Google did not respond to requests for comment.
In a way, the company became a victim of its own success. It had storied AI scientists like Geoffrey Hinton in its ranks, and in 2017 was already using cutting-edge AI techniques to process text. The mindset among many researchers was “If it ain't broke, don't fix it.”
But that's where the Transformer authors had an advantage: Polosukhin was preparing to leave Google and more willing than most to take risks (he's since started a blockchain company). Vaswani, who would become their paper's lead author, was eager to jump into a big project (he and Niki Parmar went off to start enterprise software firm Essential.ai). And Uszkoreit generally liked to challenge the status quo in AI research — his view was, if it ain't broke, break it (he's since co-founded a biotechnology company called Inceptive Nucleics).
In 2016, Uszkoreit had explored the concept of “attention” in AI, where a computer distinguishes the most important information in a dataset. A year later over lunch, the trio discussed using that idea to translate words more efficiently. Google Translate back then was clunky, especially with non-Latin languages. “Chinese to Russian was terrible,” Polosukhin remembers.
The problem was that recurrent neural networks processed words in a sequence.
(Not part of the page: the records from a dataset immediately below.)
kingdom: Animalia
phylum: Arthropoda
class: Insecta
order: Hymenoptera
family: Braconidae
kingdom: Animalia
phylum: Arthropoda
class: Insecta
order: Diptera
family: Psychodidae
That was slow, and didn't take full advantage of chips that could process lots of tasks at the same time. The CPU in your computer at home probably has four “cores,” which process and execute instructions, but those used in servers for processing AI systems have thousands of cores. That means an AI model can “read” many words in a sentence at the same time, all at once. No one had been taking full advantage of that.
Uszkoreit would walk around the Google office scribbling diagrams of the new architecture on white boards, and was often met with incredulity. His team wanted to remove the “recurrent” part of the recurrent neural networks being used at the time, which “sounded mad,” says Jones. But as a few other researchers like Parmar, Aidan Gomez and Lukasz Kaiser joined the group, they started seeing improvements.
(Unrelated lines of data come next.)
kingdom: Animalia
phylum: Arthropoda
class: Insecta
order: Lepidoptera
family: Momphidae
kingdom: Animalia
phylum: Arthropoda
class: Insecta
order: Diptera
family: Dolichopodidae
Here's an example. In the sentence, “The animal didn't cross the street because it was too tired,” the word “it” refers to the animal. But an AI system would struggle if the sentence changed to, “because it was too wide,” since “it” would be more ambiguous. Except now the system didn't. Jones remembers watching it work this out. “I thought, ‘This is special,'” he says.
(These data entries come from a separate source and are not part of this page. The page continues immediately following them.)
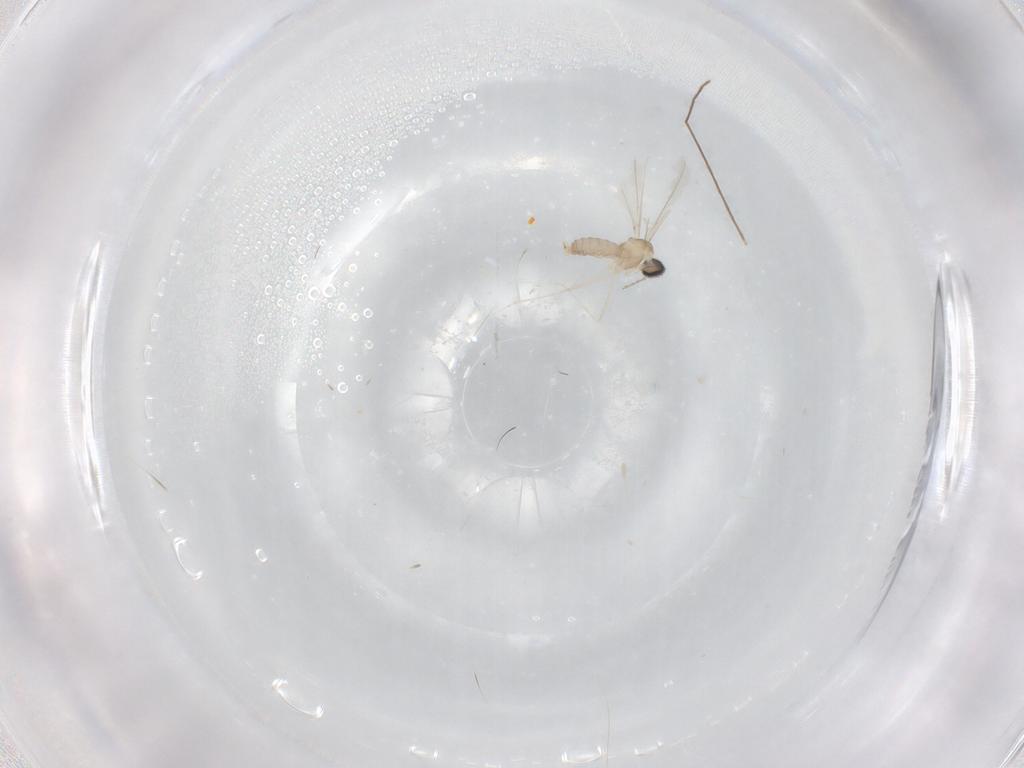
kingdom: Animalia
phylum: Arthropoda
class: Insecta
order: Diptera
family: Cecidomyiidae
Uszkoreit, who is fluent in German, also noticed the new technique could translate English into German far more accurately than Google Translate ever had.
But it took a long time for Google itself to apply the technique to its free translation tool, or to its language model BERT, and the company never deployed it in a chatbot that anyone could test out. That is, until the launch of ChatGTP in late 2022 forced Google to quickly release a rival called Bard in March 2023.
Over the years, the authors watched their ideas get applied to an array of tasks by others, from OpenAI's early iterations of ChatGPT to DALL-E, and from Midjourney's image tool to DeepMind's protein folding system AlphaFold. It was hard not to notice that the most exciting innovations were happening outside Mountain View.
You could argue that Google has simply been careful about deploying AI services. But slow doesn't always mean cautious. It can also just be inertia and bloat. Today some of the most interesting AI advancements are coming from small, nimble startups. It is a shame that many of them will get swallowed by big tech players, who are poised to reap the biggest financial benefits in the AI race even as they play catch-up.
Google may have the last laugh in the end, but in many ways it will have been an unimpressive journey.